I believe without looking it up that telegrams were usually transmitted and often delivered verbally so the “Stop” at the end of a sentence makes it clearer where the breaks are when it is read aloud.
They need a symbol for end-of-sentence, and chose STOP.
It has the advantage (over, say, PERIOD) of being short.
I did more research on this as knowing computer coding and character sets it made no sense to me. More research on this shows that the cost factor was a myth.
Morse code originally had only capital letters and no punctuation. This generally was not much of a problem, but during the first world war when telegrams were widely used in the military, a misunderstood message could be disastrous. The custom arose of using the word STOP between sentences in military telegrams so that any ambiguous phrases would not be misinterpreted. The custom caught on with the public. Even after punctuation was introduced with a way to submit an extended character set. people continued fashionably using STOP between sentences in telegrams even though they didn’t have to.

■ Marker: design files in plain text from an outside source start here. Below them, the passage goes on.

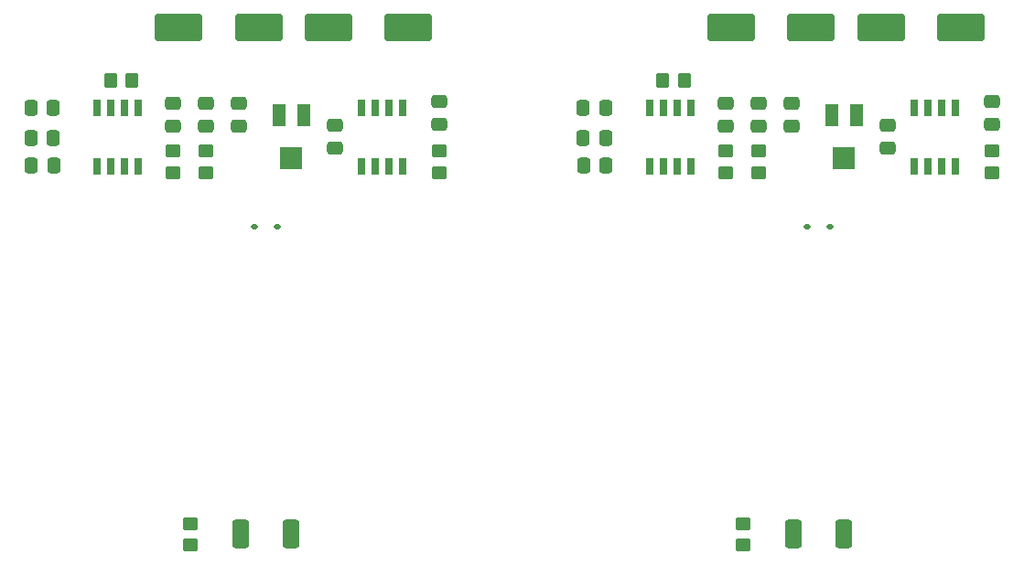
<source format=gbr>
%TF.GenerationSoftware,KiCad,Pcbnew,7.0.10*%
%TF.CreationDate,2024-03-02T22:01:54+01:00*%
%TF.ProjectId,explorer-panel_panelized,6578706c-6f72-4657-922d-70616e656c5f,rev?*%
%TF.SameCoordinates,Original*%
%TF.FileFunction,Paste,Top*%
%TF.FilePolarity,Positive*%
%FSLAX46Y46*%
G04 Gerber Fmt 4.6, Leading zero omitted, Abs format (unit mm)*
G04 Created by KiCad (PCBNEW 7.0.10) date 2024-03-02 22:01:54*
%MOMM*%
%LPD*%
G01*
G04 APERTURE LIST*
G04 Aperture macros list*
%AMRoundRect*
0 Rectangle with rounded corners*
0 $1 Rounding radius*
0 $2 $3 $4 $5 $6 $7 $8 $9 X,Y pos of 4 corners*
0 Add a 4 corners polygon primitive as box body*
4,1,4,$2,$3,$4,$5,$6,$7,$8,$9,$2,$3,0*
0 Add four circle primitives for the rounded corners*
1,1,$1+$1,$2,$3*
1,1,$1+$1,$4,$5*
1,1,$1+$1,$6,$7*
1,1,$1+$1,$8,$9*
0 Add four rect primitives between the rounded corners*
20,1,$1+$1,$2,$3,$4,$5,0*
20,1,$1+$1,$4,$5,$6,$7,0*
20,1,$1+$1,$6,$7,$8,$9,0*
20,1,$1+$1,$8,$9,$2,$3,0*%
G04 Aperture macros list end*
%ADD10R,0.650000X1.525000*%
%ADD11RoundRect,0.250000X-0.350000X-0.450000X0.350000X-0.450000X0.350000X0.450000X-0.350000X0.450000X0*%
%ADD12RoundRect,0.250000X0.475000X-0.337500X0.475000X0.337500X-0.475000X0.337500X-0.475000X-0.337500X0*%
%ADD13RoundRect,0.250000X-1.950000X-1.000000X1.950000X-1.000000X1.950000X1.000000X-1.950000X1.000000X0*%
%ADD14RoundRect,0.250000X0.337500X0.475000X-0.337500X0.475000X-0.337500X-0.475000X0.337500X-0.475000X0*%
%ADD15RoundRect,0.250000X0.450000X-0.350000X0.450000X0.350000X-0.450000X0.350000X-0.450000X-0.350000X0*%
%ADD16R,1.300000X2.000000*%
%ADD17R,2.000000X2.000000*%
%ADD18RoundRect,0.250000X-0.450000X0.350000X-0.450000X-0.350000X0.450000X-0.350000X0.450000X0.350000X0*%
%ADD19RoundRect,0.112500X0.187500X0.112500X-0.187500X0.112500X-0.187500X-0.112500X0.187500X-0.112500X0*%
%ADD20RoundRect,0.249999X-0.512501X-1.075001X0.512501X-1.075001X0.512501X1.075001X-0.512501X1.075001X0*%
G04 APERTURE END LIST*
D10*
%TO.C,IC1*%
X59582000Y-18400000D03*
X60852000Y-18400000D03*
X62122000Y-18400000D03*
X63392000Y-18400000D03*
X63392000Y-12976000D03*
X62122000Y-12976000D03*
X60852000Y-12976000D03*
X59582000Y-12976000D03*
%TD*%
D11*
%TO.C,R4*%
X60780000Y-10477000D03*
X62780000Y-10477000D03*
%TD*%
D12*
%TO.C,C2*%
X18464000Y-14675000D03*
X18464000Y-12600000D03*
%TD*%
D13*
%TO.C,C4*%
X15968000Y-5524000D03*
X23368000Y-5524000D03*
%TD*%
D14*
%TO.C,C7*%
X55487000Y-12988000D03*
X53412000Y-12988000D03*
%TD*%
D15*
%TO.C,R1*%
X15464000Y-19000000D03*
X15464000Y-17000000D03*
%TD*%
D16*
%TO.C,RV1*%
X25243000Y-13688000D03*
D17*
X26393000Y-17688000D03*
D16*
X27543000Y-13688000D03*
%TD*%
D12*
%TO.C,C10*%
X40064000Y-14500000D03*
X40064000Y-12425000D03*
%TD*%
D18*
%TO.C,.R2*%
X17064000Y-51500000D03*
X17064000Y-53500000D03*
%TD*%
D19*
%TO.C,D1*%
X25114000Y-24000000D03*
X23014000Y-24000000D03*
%TD*%
D10*
%TO.C,IC2*%
X32888000Y-18400000D03*
X34158000Y-18400000D03*
X35428000Y-18400000D03*
X36698000Y-18400000D03*
X36698000Y-12976000D03*
X35428000Y-12976000D03*
X34158000Y-12976000D03*
X32888000Y-12976000D03*
%TD*%
D15*
%TO.C,R2*%
X18464000Y-19000000D03*
X18464000Y-17000000D03*
%TD*%
D14*
%TO.C,C7*%
X4359000Y-12988000D03*
X2284000Y-12988000D03*
%TD*%
D12*
%TO.C,C5*%
X72667000Y-14675000D03*
X72667000Y-12600000D03*
%TD*%
D14*
%TO.C,C8*%
X55487000Y-15788000D03*
X53412000Y-15788000D03*
%TD*%
D12*
%TO.C,C3*%
X30464000Y-16725000D03*
X30464000Y-14650000D03*
%TD*%
D16*
%TO.C,RV1*%
X76371000Y-13688000D03*
D17*
X77521000Y-17688000D03*
D16*
X78671000Y-13688000D03*
%TD*%
D10*
%TO.C,IC1*%
X8454000Y-18400000D03*
X9724000Y-18400000D03*
X10994000Y-18400000D03*
X12264000Y-18400000D03*
X12264000Y-12976000D03*
X10994000Y-12976000D03*
X9724000Y-12976000D03*
X8454000Y-12976000D03*
%TD*%
D15*
%TO.C,R1*%
X66592000Y-19000000D03*
X66592000Y-17000000D03*
%TD*%
D12*
%TO.C,C3*%
X81592000Y-16725000D03*
X81592000Y-14650000D03*
%TD*%
D13*
%TO.C,C4*%
X67096000Y-5524000D03*
X74496000Y-5524000D03*
%TD*%
D12*
%TO.C,C1*%
X66592000Y-14675000D03*
X66592000Y-12600000D03*
%TD*%
%TO.C,C1*%
X15464000Y-14675000D03*
X15464000Y-12600000D03*
%TD*%
D14*
%TO.C,C8*%
X4359000Y-15788000D03*
X2284000Y-15788000D03*
%TD*%
%TO.C,C9*%
X4396500Y-18388000D03*
X2321500Y-18388000D03*
%TD*%
D12*
%TO.C,C10*%
X91192000Y-14500000D03*
X91192000Y-12425000D03*
%TD*%
D13*
%TO.C,C6*%
X29828000Y-5524000D03*
X37228000Y-5524000D03*
%TD*%
D19*
%TO.C,D1*%
X76242000Y-24000000D03*
X74142000Y-24000000D03*
%TD*%
D14*
%TO.C,C9*%
X55524500Y-18388000D03*
X53449500Y-18388000D03*
%TD*%
D15*
%TO.C,R2*%
X69592000Y-19000000D03*
X69592000Y-17000000D03*
%TD*%
D10*
%TO.C,IC2*%
X84016000Y-18400000D03*
X85286000Y-18400000D03*
X86556000Y-18400000D03*
X87826000Y-18400000D03*
X87826000Y-12976000D03*
X86556000Y-12976000D03*
X85286000Y-12976000D03*
X84016000Y-12976000D03*
%TD*%
D12*
%TO.C,C5*%
X21539000Y-14675000D03*
X21539000Y-12600000D03*
%TD*%
D13*
%TO.C,C6*%
X80956000Y-5524000D03*
X88356000Y-5524000D03*
%TD*%
D18*
%TO.C,.R2*%
X68192000Y-51500000D03*
X68192000Y-53500000D03*
%TD*%
D12*
%TO.C,C2*%
X69592000Y-14675000D03*
X69592000Y-12600000D03*
%TD*%
D18*
%TO.C,R3*%
X40064000Y-17000000D03*
X40064000Y-19000000D03*
%TD*%
%TO.C,R3*%
X91192000Y-17000000D03*
X91192000Y-19000000D03*
%TD*%
D11*
%TO.C,R4*%
X9652000Y-10477000D03*
X11652000Y-10477000D03*
%TD*%
D20*
%TO.C,.D1*%
X72854500Y-52500000D03*
X77529500Y-52500000D03*
%TD*%
%TO.C,.D1*%
X21726500Y-52500000D03*
X26401500Y-52500000D03*
%TD*%
M02*

</source>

@ Forever_Free Interesting. Kind of reminds me of the 1970s CB radio craze. So many got them, started talking in CB lingo (That’s a big 10–4, we’ll catch you on the flipside. 10–10 and gone.) People would talk that way even when not using their CB.
@Acrylic That’s a big 10–4
My Father was into Ham radio when the CB craze hit. He had several friends from the CB side because it was a local social thing. Getting the CB license was so much easier than a Ham Operator license. I did my share of Ham radio exploring with his equipment as a kid. I did have to know Morse Code to get my license. That is exactly why the cost thing marinated in my head to research more.